A new shooter here, started about 4 months ago after about a 40 year absence. Shot a fiberglass Ben Pearson as a kid, sometimes at a target, but mostly just into the air to see how far it would go way back when there were wide open spaces in Orange County and there was nothing to hit. 
I recently visited an archery shop one day near where I was working and that was it! I'm getting into FITA shooting and recently purchased a yew wood longbow also. I've got a long, long way to go before they all go in the gold and I'm currently already upgrading my FITA gear. I look forward to many years of shooting, and many years reading and posting questions on this site! Glad to have found this forum!

Les.


----------



## JOSHM (Jun 14, 2007)

welcome to AT:wink:


----------



## Dthbyhoyt (Dec 4, 2004)

:welcome: 2 ArcheryTalk


----------



## Tim Roberts (Jul 13, 2002)

:yo: :wave3: Hello and :welcomesign: to Archery Talk Les. Have fun here.


----------



## celticgladiator (Feb 13, 2008)

welcome from So.
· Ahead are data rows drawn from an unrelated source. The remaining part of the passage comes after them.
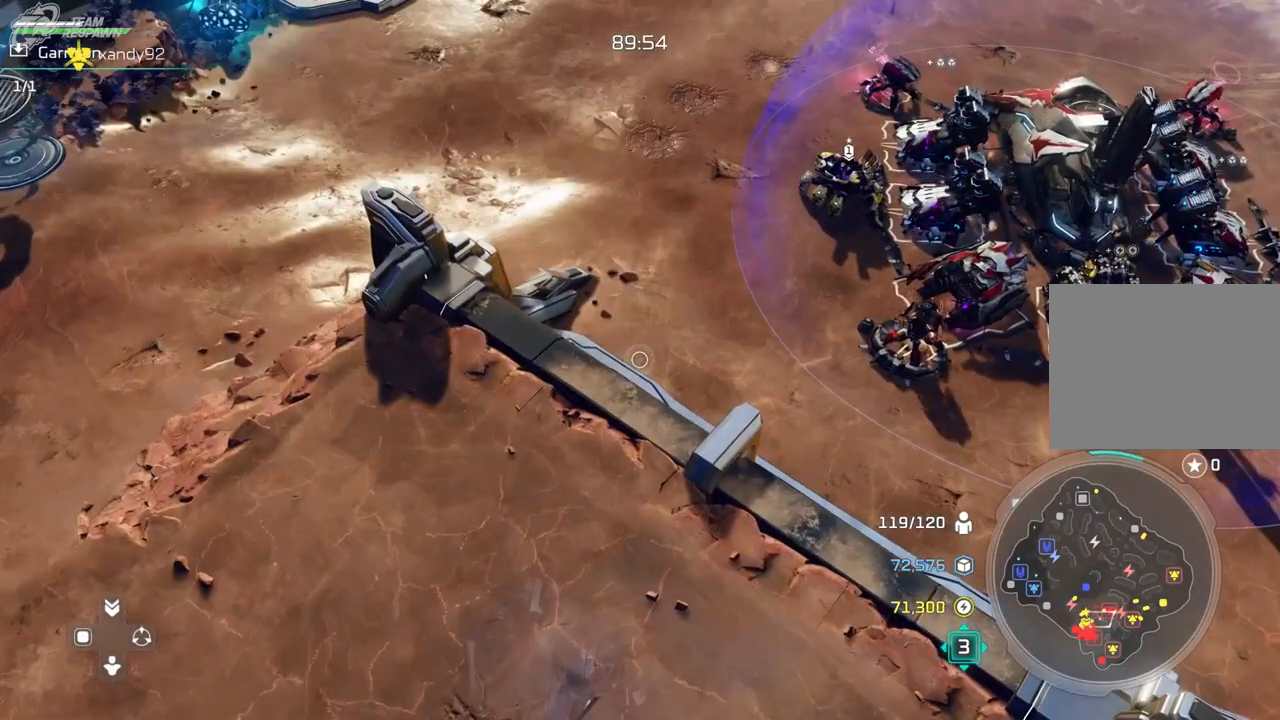
Gameplay with a controller (Xbox layout); each line is a JSON object with the inputs held at the frame after it (dt_ms = milliseconds from this image to that frame). "events" lists button and stick changes between this image and that frame as [ms after this image, input, new state], when the widget could be followed in between. Not read: B DPAD_DOWN DPAD_LEFT HOME L2 L3 R3 SELECT START X.
{"dt_ms": 500, "buttons": [], "left_stick": "center", "right_stick": "center", "events": [[200, "left_stick", "center"]]}
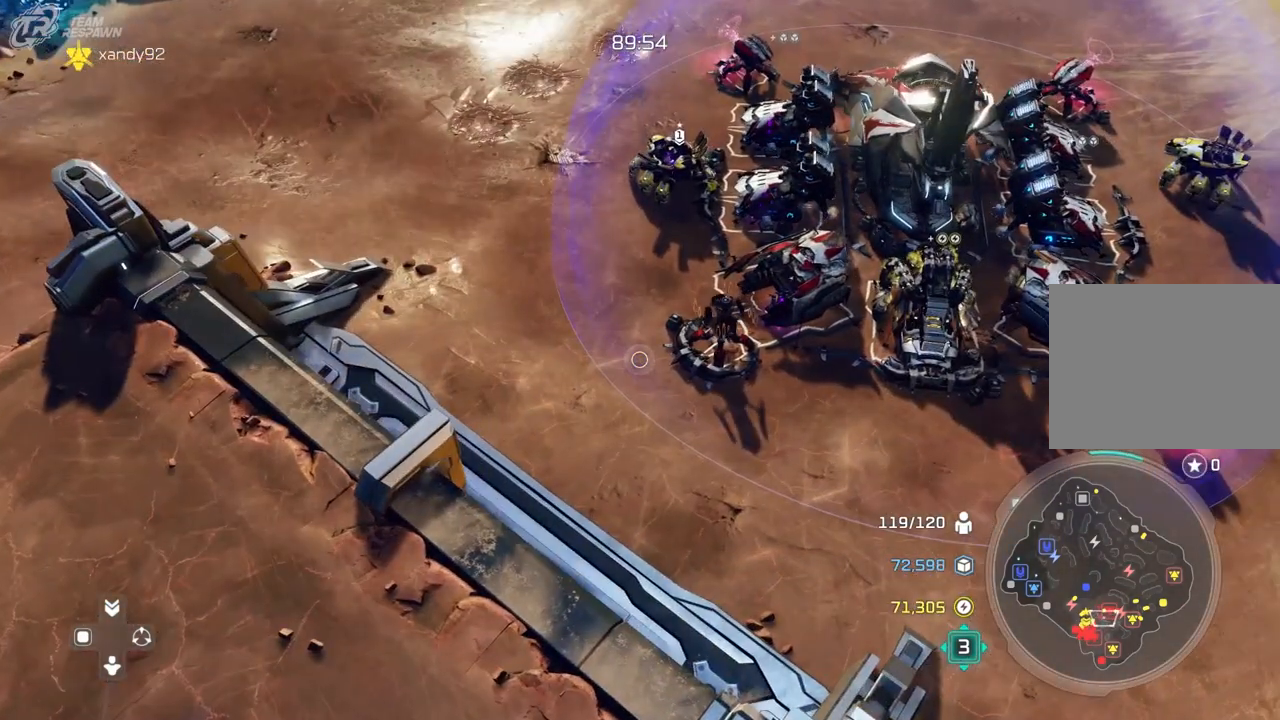
{"dt_ms": 1000, "buttons": [], "left_stick": "left", "right_stick": "center", "events": [[500, "left_stick", "up-right"], [733, "left_stick", "center"], [1000, "left_stick", "left"]]}
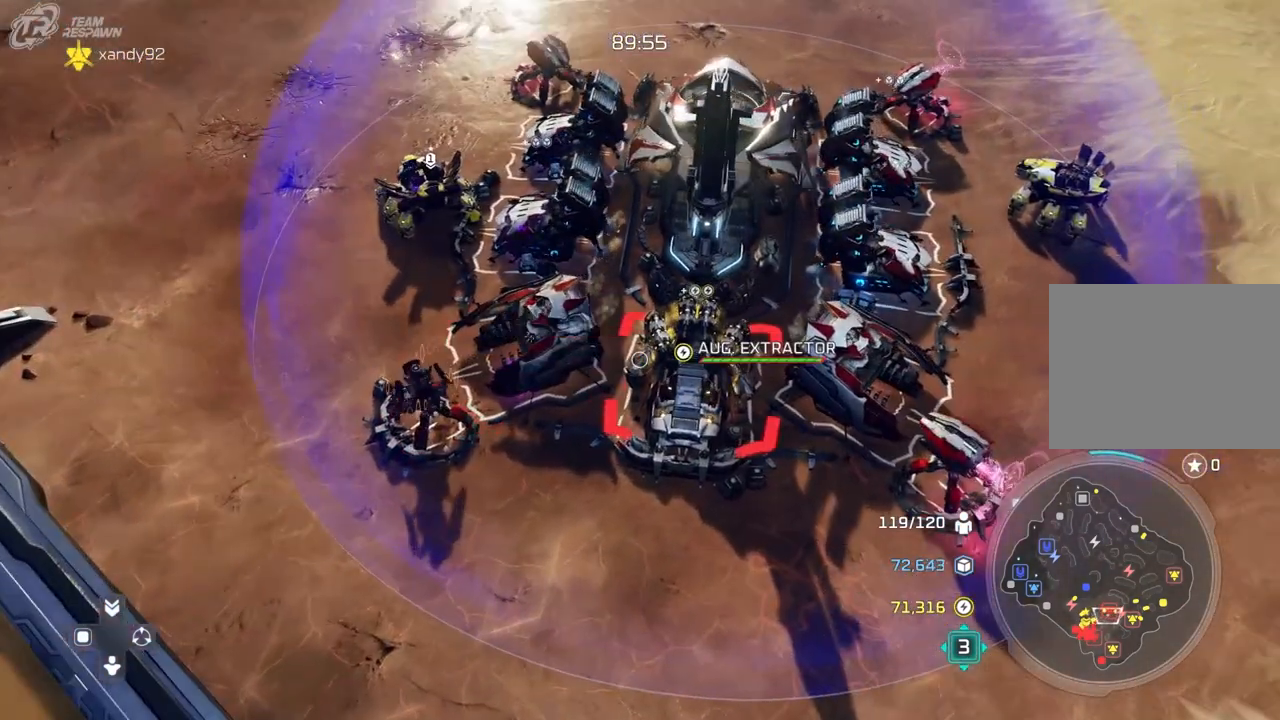
{"dt_ms": 500, "buttons": [], "left_stick": "right", "right_stick": "center", "events": [[133, "left_stick", "center"], [367, "left_stick", "right"]]}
Dak.


----------



## LJ256 (Jul 8, 2005)

Welcome to AT


----------



## Backlash (Feb 18, 2008)

welcome to at


----------



## Bowdiddly (Jan 19, 2004)

Welcome to Archery Talk


----------



## mikel m14 (Jul 24, 2006)

:welcome: to AT and have Fun!

Enjoy Shooting!:archer:


----------



## tylerolsen12 (Feb 8, 2007)

welcome to AT


----------



## huttoncreek_10x (Mar 7, 2008)

Welcome to Archery Talk!


----------